• **Text passage**

It is August, so that means it is time to review the job trends. First we look at the traditional programming languages, which includes Java, C++, C#, Objective C, Perl and Visual Basic. I have not decided how to change this yet, but hopefully soon I will get the change to mix things up a bit. As always, please review some of the other job trends posts to see if your favorite language is already in one of these posts.

First, we look at the job trends from Indeed.com:

Indeed Job Trends - August 2013

Over the past few years, the trends are fairly flat if not slightly declining. Some of this could be related to industry using more languages outside of this traditional core. More overall language analysis would definitely give us more information on that. As you can see, Java has showed some gains in 2013 after a drop in 2012. C++ and C# have really started to follow the same trends over the past 18 months, which is flat for 2013. Perl has been in slight decline for a few years, but has maintained demand in 2013. Visual Basic continues to stick around, but doesn’t show any real growth.

Now, let’s look at SimplyHired’s short term trends:

Simply Hired Job Trends - August 2013

SimplyHired’s trends continue to be fairly flat, with a slight decline towards the end of last year. SimplyHired’s data is now over 6 months old, so it is difficult to a good idea of current trends. One odd trend is the jump for Visual Basic at the end of 2012. Otherwise, most of the trends are very similar.

Finally, here is a review of the relative scaling from Indeed, which provides an interesting perspective on relative job growth:

Indeed Relative Job Growth - August 2013

Objective-C growth jumped again after a drop at the beginning of this year. C# growth is definitely in decline over the past two years. Most of the languages seem to flatten during 2013, which is similar to the overall demand trends as well. C++ looks to be in true decline as the growth trend is now below zero. Perl, Visual Basic and Java are all hovering at 0% growth.

So, most traditional languages have flat-lined during 2013. This basically means that the typical enterprise development is not growing but it is a stable mature market. Obviously, mobile development is continuing to grow with the Objective-C trends, but that mobile growth is not really reflected in the Java trends. What do we do now? First, we keep an eye on these trends and we start comparing these with the trends for languages like JavaScript, Python and Ruby. In addition, we have to track the mobile trends to see how they are affecting language growth as well.

• **Your assignment**
Please update the job trends post: write it out again from "Objective-C growth jumped" up to and including "at 0% growth.", putting "holding steady" in place of "hovering".

• **Data to examine**
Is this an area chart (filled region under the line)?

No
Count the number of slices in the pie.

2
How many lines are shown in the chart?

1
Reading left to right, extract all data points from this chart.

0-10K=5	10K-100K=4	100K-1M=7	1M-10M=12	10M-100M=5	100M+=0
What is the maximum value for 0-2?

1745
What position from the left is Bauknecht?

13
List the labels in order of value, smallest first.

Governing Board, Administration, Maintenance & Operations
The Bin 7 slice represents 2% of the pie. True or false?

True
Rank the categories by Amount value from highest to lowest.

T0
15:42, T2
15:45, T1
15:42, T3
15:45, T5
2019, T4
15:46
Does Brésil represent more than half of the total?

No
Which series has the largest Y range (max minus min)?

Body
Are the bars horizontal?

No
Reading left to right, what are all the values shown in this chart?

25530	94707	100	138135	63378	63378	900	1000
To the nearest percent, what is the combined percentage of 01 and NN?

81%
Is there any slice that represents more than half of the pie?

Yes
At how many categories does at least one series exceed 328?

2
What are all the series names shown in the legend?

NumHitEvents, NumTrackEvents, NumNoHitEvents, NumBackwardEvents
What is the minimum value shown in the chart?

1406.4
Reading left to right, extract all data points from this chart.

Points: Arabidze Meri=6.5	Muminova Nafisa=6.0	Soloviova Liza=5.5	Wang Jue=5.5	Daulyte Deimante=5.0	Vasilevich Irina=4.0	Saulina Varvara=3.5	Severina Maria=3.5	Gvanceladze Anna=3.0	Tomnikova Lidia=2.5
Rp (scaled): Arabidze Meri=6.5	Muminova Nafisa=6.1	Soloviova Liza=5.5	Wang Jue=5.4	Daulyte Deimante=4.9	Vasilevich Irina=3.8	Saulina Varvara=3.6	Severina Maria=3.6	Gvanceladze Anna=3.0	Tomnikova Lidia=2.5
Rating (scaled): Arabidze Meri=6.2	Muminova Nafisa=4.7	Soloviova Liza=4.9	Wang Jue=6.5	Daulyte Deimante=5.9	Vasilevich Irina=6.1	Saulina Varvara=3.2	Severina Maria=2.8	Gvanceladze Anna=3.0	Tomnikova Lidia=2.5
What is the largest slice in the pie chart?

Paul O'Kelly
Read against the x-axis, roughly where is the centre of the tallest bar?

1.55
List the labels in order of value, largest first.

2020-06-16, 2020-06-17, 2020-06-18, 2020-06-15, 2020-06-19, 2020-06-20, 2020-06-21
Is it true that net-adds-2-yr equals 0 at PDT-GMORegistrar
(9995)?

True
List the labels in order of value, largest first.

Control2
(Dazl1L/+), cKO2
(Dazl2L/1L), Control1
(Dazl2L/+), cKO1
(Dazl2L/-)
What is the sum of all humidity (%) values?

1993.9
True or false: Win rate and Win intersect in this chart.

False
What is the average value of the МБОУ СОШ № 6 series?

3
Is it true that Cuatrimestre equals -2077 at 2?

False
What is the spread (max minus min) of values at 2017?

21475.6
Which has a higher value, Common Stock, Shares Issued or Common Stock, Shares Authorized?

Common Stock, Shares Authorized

• **Exercise solution**
Objective-C growth jumped again after a drop at the beginning of this year. C# growth is definitely in decline over the past two years. Most of the languages seem to flatten during 2013, which is similar to the overall demand trends as well. C++ looks to be in true decline as the growth trend is now below zero. Perl, Visual Basic and Java are all holding steady at 0% growth.